Combine that mystery with a fixed mindset of “I’m not great at math,” and you have students who look like they’re not willing to try for that “A,” but they actually just don’t know how. They feel that the “A” is not for them. Clearly explaining how students earn points invites more of them to try.
It’s not just students who feel that grading is a mystery. Many teachers are overwhelmed by creating their own grading system. And parents LOVE the clarity of this rubric.
I gave students a “4” for accurately using ANY two strategies; abstract, representative, and concrete strategies were OK. Even on assessments, students could use hands-on tools, like base ten blocks, counters, or other manipulatives.
This practice does not only improve the number score on their assessments, it makes use of every moment of math class for students to practice problem-solving and self-differentiating. This helps students grow faster as mathematicians. By allowing a student who only understands a concept in a concrete way to use a concrete solution, he is not being left out.
Caveats: as the year progressed, I was clear about changing expectations. For example, by the end of 4th grade, the Common Core Standards require 4th graders to use the standard algorithms for addition and subtraction. Therefore, by the end of the school year, I required students to use the standard algorithm as one of their two strategies in order to earn a 4. Also, throughout the year I continually showed students when strategies were too similar to count as 2 different strategies. Dividing 84 by 4 by separating 84 ones blocks into 4 groups and then drawing the same process did not count as 2 strategies (even though that step of moving from concrete to representative is important and valuable during math practice!).
Have you seen some of the end of grade test questions elementary students need to solve these days? They can be REALLY complex, and more often than not they are multi-step problems.
Checking solutions with inverse operations works well sometimes, but kids get mixed up working backwards from their solution to a multi-step problem. Also, sometimes kids miscopy the numbers from their word problems, and checking with the inverse operation won’t help them find that mistake.
Students catch many of their mistakes when they solve a problem once with one strategy, and then start all over again with a different strategy.

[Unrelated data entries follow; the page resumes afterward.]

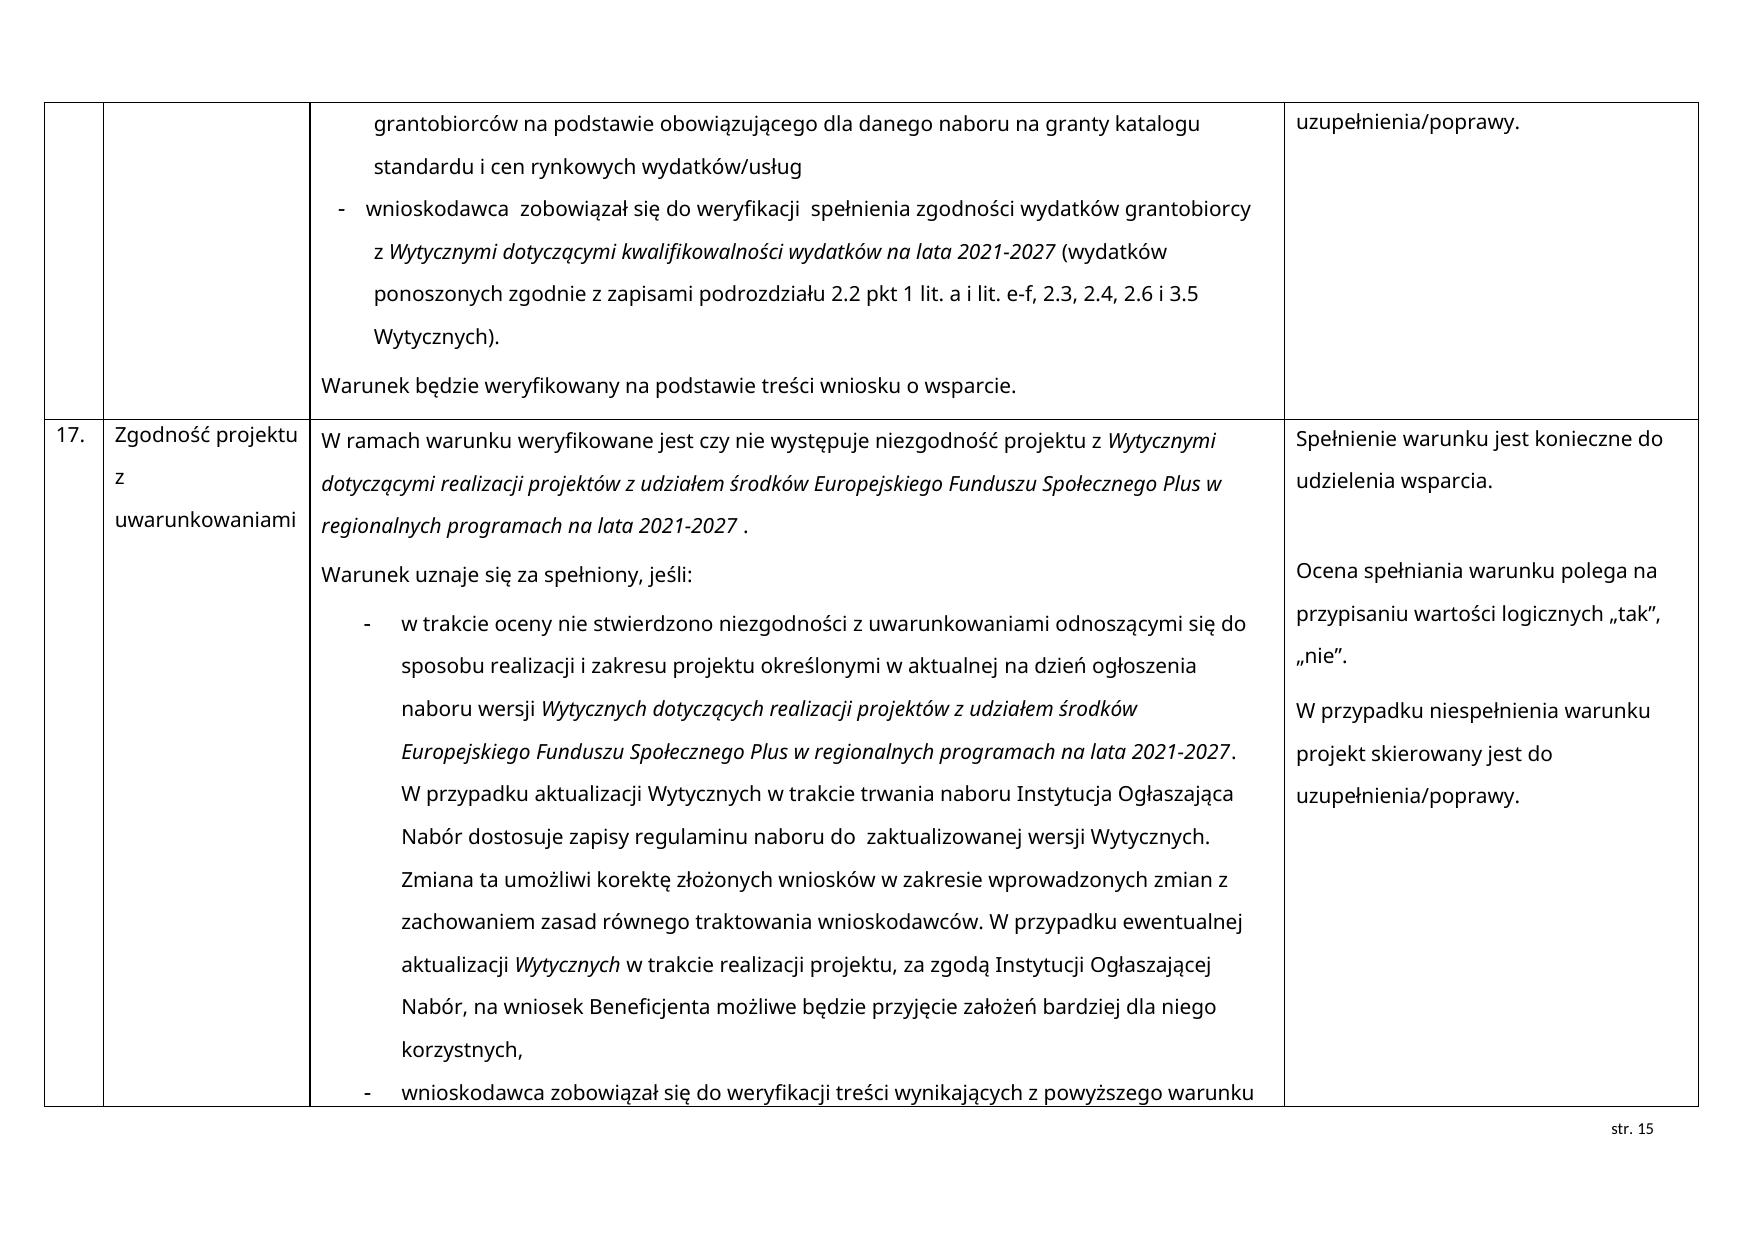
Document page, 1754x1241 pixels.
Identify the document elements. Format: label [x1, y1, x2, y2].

table_cell [311, 420, 1284, 1106]
table_cell [45, 420, 103, 1106]
table_cell [1285, 420, 1698, 1106]
table_cell [1285, 103, 1698, 419]
table_cell [45, 103, 103, 419]
table_cell [311, 103, 1284, 419]
table_cell [104, 420, 309, 1106]
table_cell [104, 103, 309, 419]
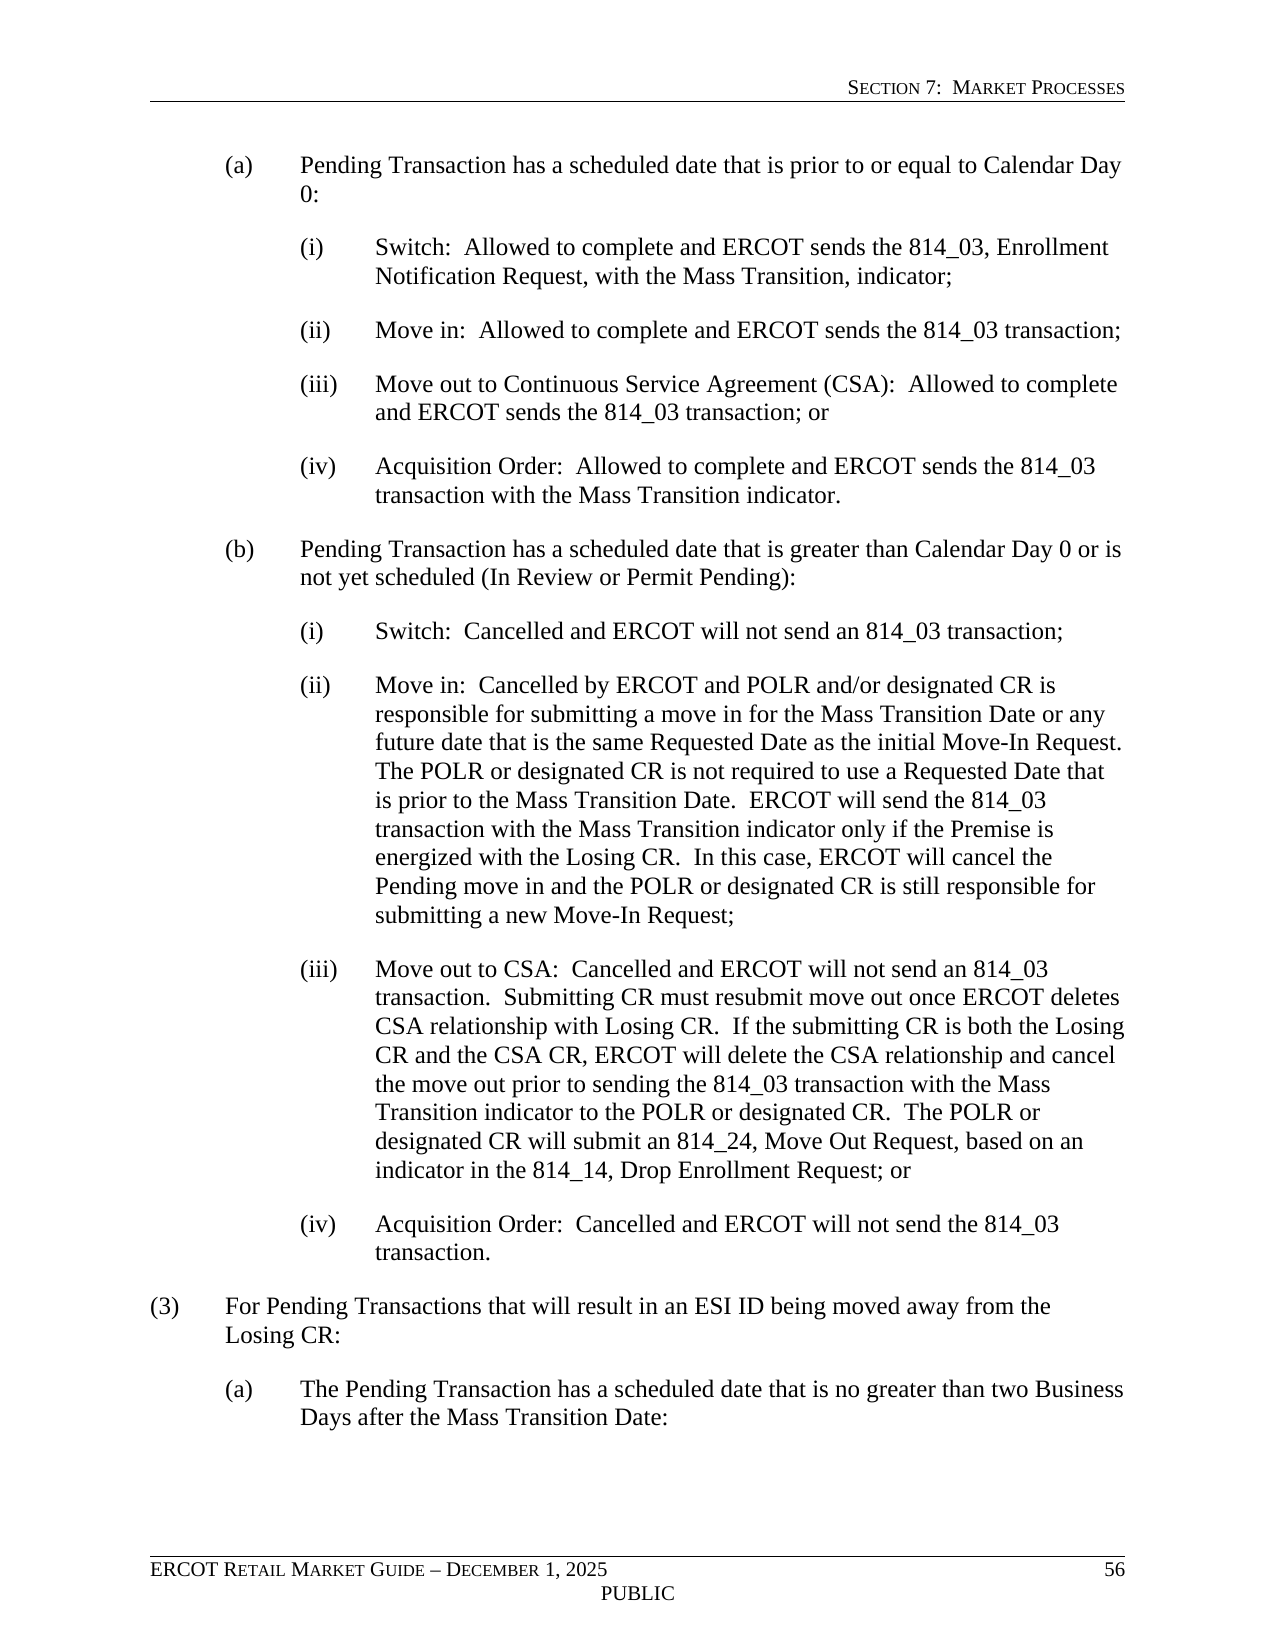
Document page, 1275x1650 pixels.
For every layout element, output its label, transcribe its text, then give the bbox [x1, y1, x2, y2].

list (a) Pending Transaction has a scheduled date that is prior to or equal to Calendar Day 0: [225, 150, 1125, 207]
list (b) Pending Transaction has a scheduled date that is greater than Calendar Day 0 or is not yet scheduled (In Review or Permit Pending): [225, 534, 1125, 591]
text (3) For Pending Transactions that will result in an ESI ID being moved away from the Losing CR: [150, 1291, 1125, 1349]
list (iii) Move out to CSA: Cancelled and ERCOT will not send an 814_03 transaction. Submitting CR must resubmit move out once ERCOT deletes CSA relationship with Losing CR. If the submitting CR is both the Losing CR and the CSA CR, ERCOT will delete the CSA relationship and cancel the move out prior to sending the 814_03 transaction with the Mass Transition indicator to the POLR or designated CR. The POLR or designated CR will submit an 814_24, Move Out Request, based on an indicator in the 814_14, Drop Enrollment Request; or [300, 954, 1125, 1184]
list (i) Switch: Cancelled and ERCOT will not send an 814_03 transaction; [300, 616, 1125, 645]
list (iii) Move out to Continuous Service Agreement (CSA): Allowed to complete and ERCOT sends the 814_03 transaction; or [300, 369, 1125, 426]
list (iv) Acquisition Order: Cancelled and ERCOT will not send the 814_03 transaction. [300, 1209, 1125, 1266]
list (a) The Pending Transaction has a scheduled date that is no greater than two Business Days after the Mass Transition Date: [225, 1374, 1125, 1431]
list (iv) Acquisition Order: Allowed to complete and ERCOT sends the 814_03 transaction with the Mass Transition indicator. [300, 451, 1125, 509]
list (ii) Move in: Cancelled by ERCOT and POLR and/or designated CR is responsible for submitting a move in for the Mass Transition Date or any future date that is the same Requested Date as the initial Move-In Request. The POLR or designated CR is not required to use a Requested Date that is prior to the Mass Transition Date. ERCOT will send the 814_03 transaction with the Mass Transition indicator only if the Premise is energized with the Losing CR. In this case, ERCOT will cancel the Pending move in and the POLR or designated CR is still responsible for submitting a new Move-In Request; [300, 670, 1125, 929]
list (ii) Move in: Allowed to complete and ERCOT sends the 814_03 transaction; [300, 315, 1125, 344]
list (i) Switch: Allowed to complete and ERCOT sends the 814_03, Enrollment Notification Request, with the Mass Transition, indicator; [300, 232, 1125, 290]
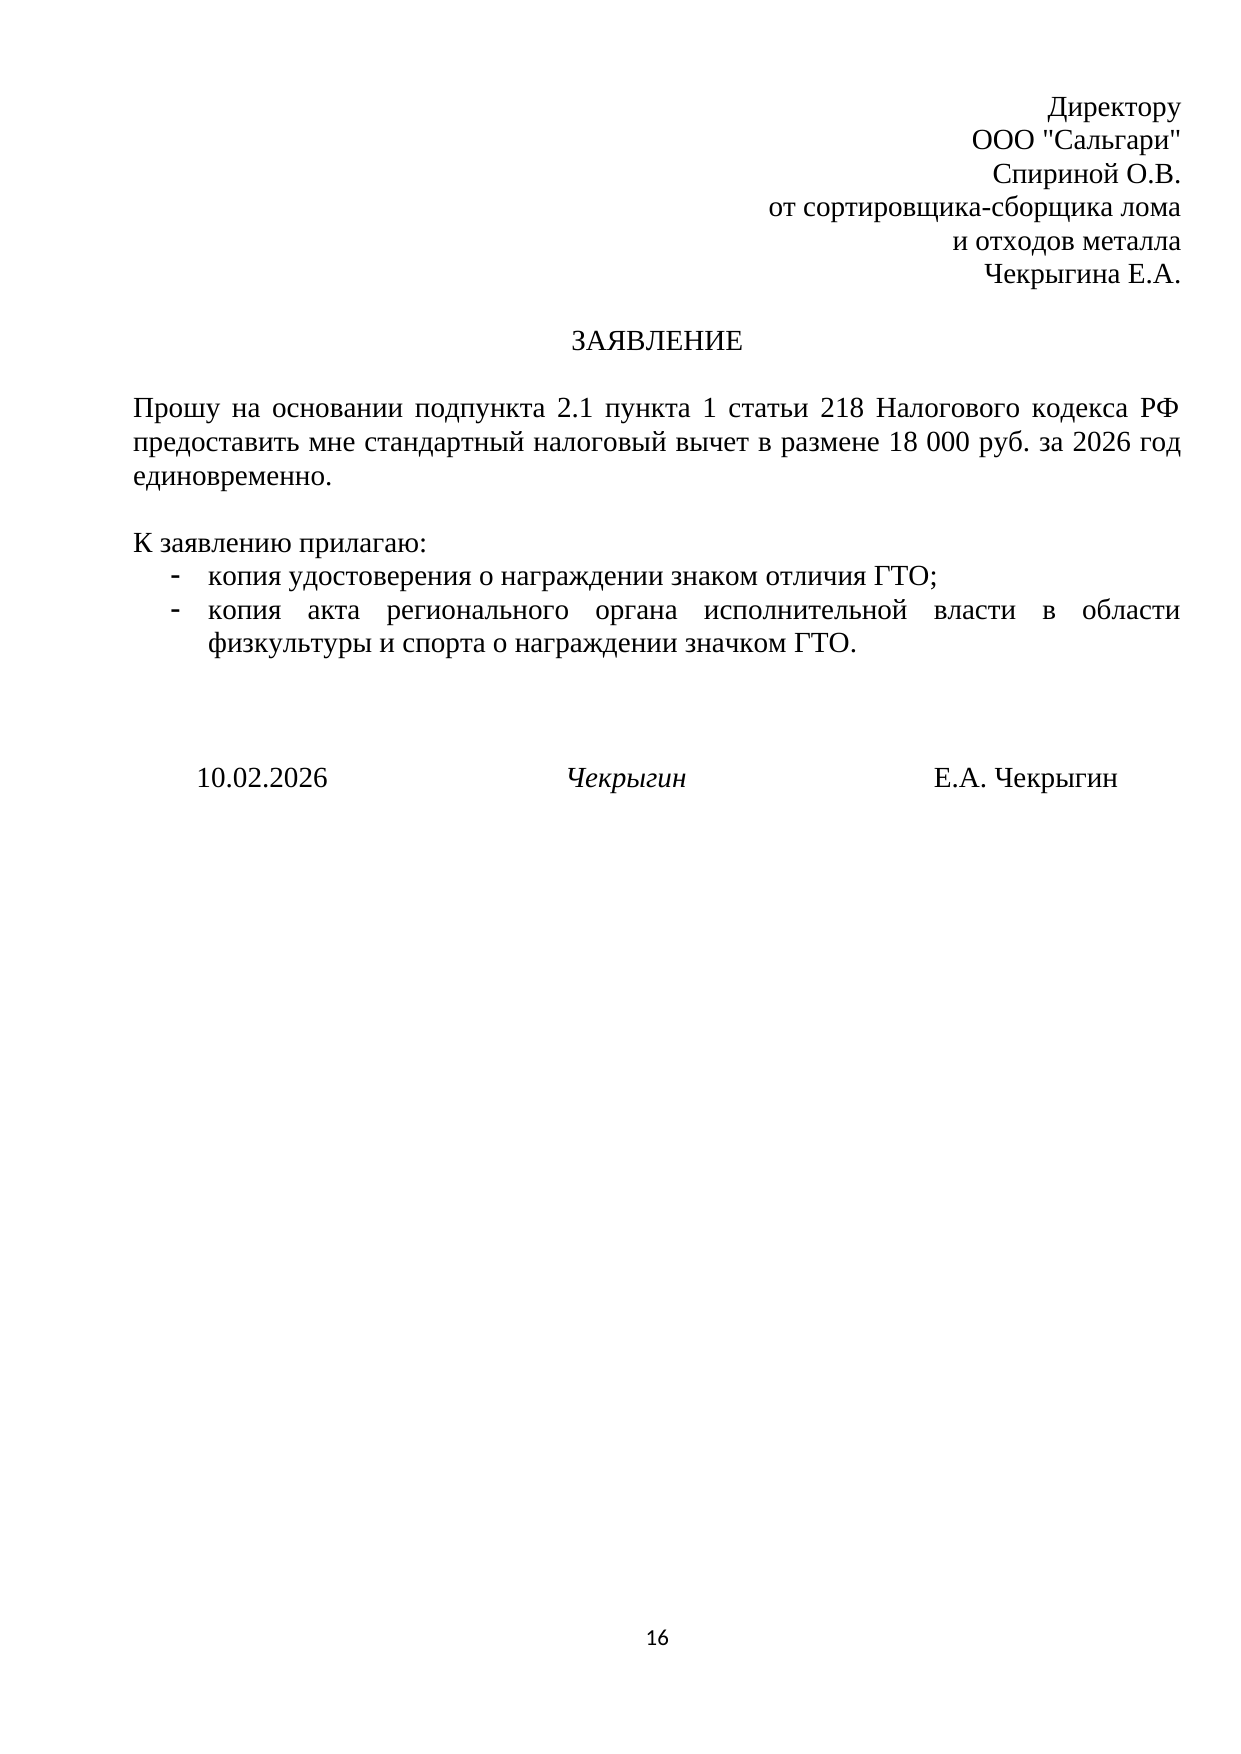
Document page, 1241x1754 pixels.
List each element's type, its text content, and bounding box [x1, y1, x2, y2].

text от сортировщика-сборщика лома и отходов металла [133, 189, 1181, 256]
text Прошу на основании подпункта 2.1 пункта 1 статьи 218 Налогового кодекса РФ предоставить мне стандартный налоговый вычет в размене 18 000 руб. за 2026 год единовременно. [133, 391, 1181, 491]
text 10.02.2026 Чекрыгин Е.А. Чекрыгин [133, 760, 1181, 793]
list копия акта регионального органа исполнительной власти в области физкультуры и спорта о награждении значком ГТО. [170, 592, 1181, 659]
text ООО "Сальгари" [133, 122, 1181, 156]
text Директору [133, 89, 1181, 122]
list копия удостоверения о награждении знаком отличия ГТО; [170, 558, 1181, 592]
text К заявлению прилагаю: [133, 525, 1181, 558]
text Спириной О.В. [133, 156, 1181, 189]
text ЗАЯВЛЕНИЕ [133, 323, 1181, 357]
text Чекрыгина Е.А. [133, 256, 1181, 290]
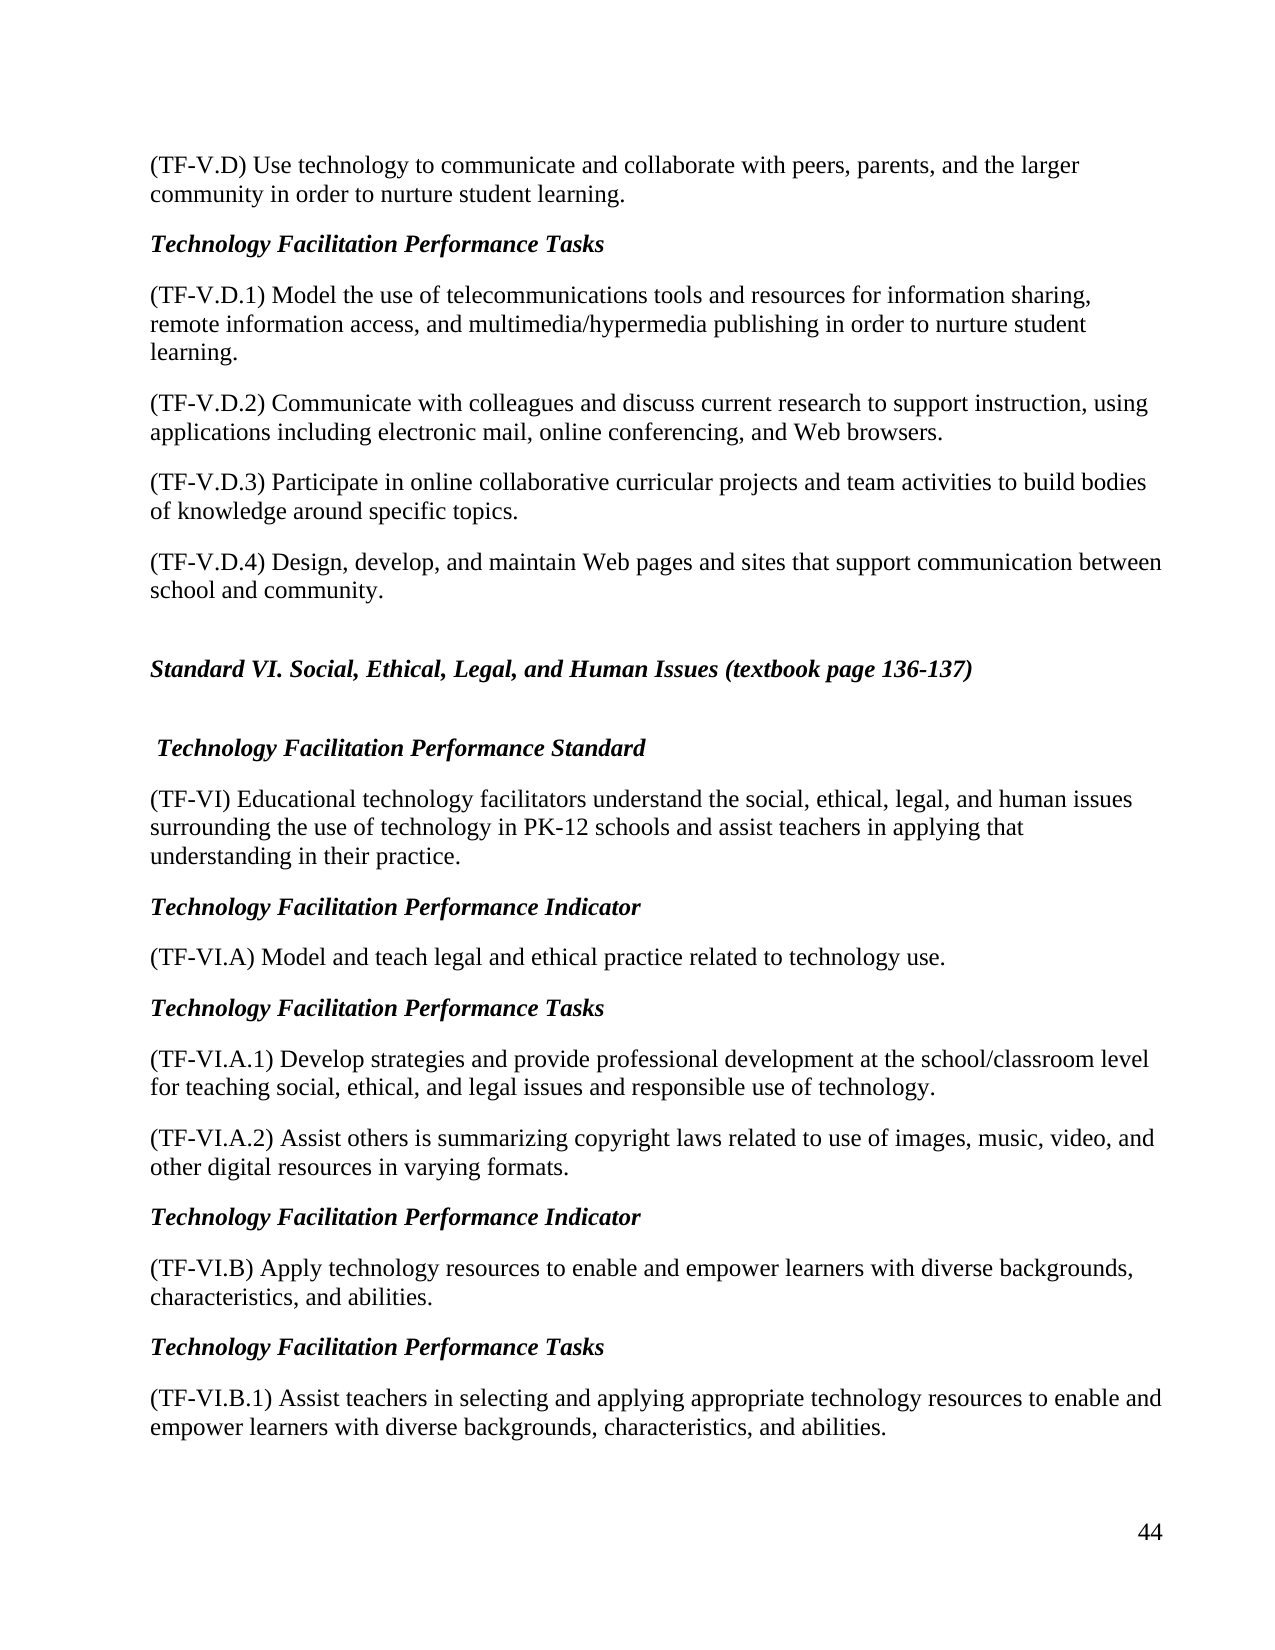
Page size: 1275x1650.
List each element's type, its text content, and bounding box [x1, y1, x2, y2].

text (TF-VI.B.1) Assist teachers in selecting and applying appropriate technology resources to enable and empower learners with diverse backgrounds, characteristics, and abilities. [150, 1383, 1162, 1441]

This is especially helpful for advanced students who sometimes rush through solving problems or those who are overly confident and don’t check their work. When they know that the only way they can get the highest score is to solve the problem twice, they are more likely to catch mistakes they made the first time. Also, pushing these students to come up with a second strategy is a great way to engage those students who sometimes feel bored with problems they think are “too easy.”
Students who are frequently asked to use 2 strategies begin to see patterns and structures in math that make sense to them. They begin to understand how numbers work.
Over and over again, I see students using place value-based methods throughout the operations. Once students realize they can break down an addition problem by place value, they try a similar method for subtraction. They break up multiplication problems by place value, and when division is introduced they break apart place value again.
I notice similar trends for students who like using math tools, like base 10 blocks. They realize that using manipulatives turns the abstract into concrete… the numbers in equations become blocks, and the operation symbols become actions (separating blocks, bringing them together, etc.).
I hope that using this simple grading rubric helps you as much as it’s helped me. It’s all about empowering students, right? If they know how to reach their goals, they’re much more likely to try.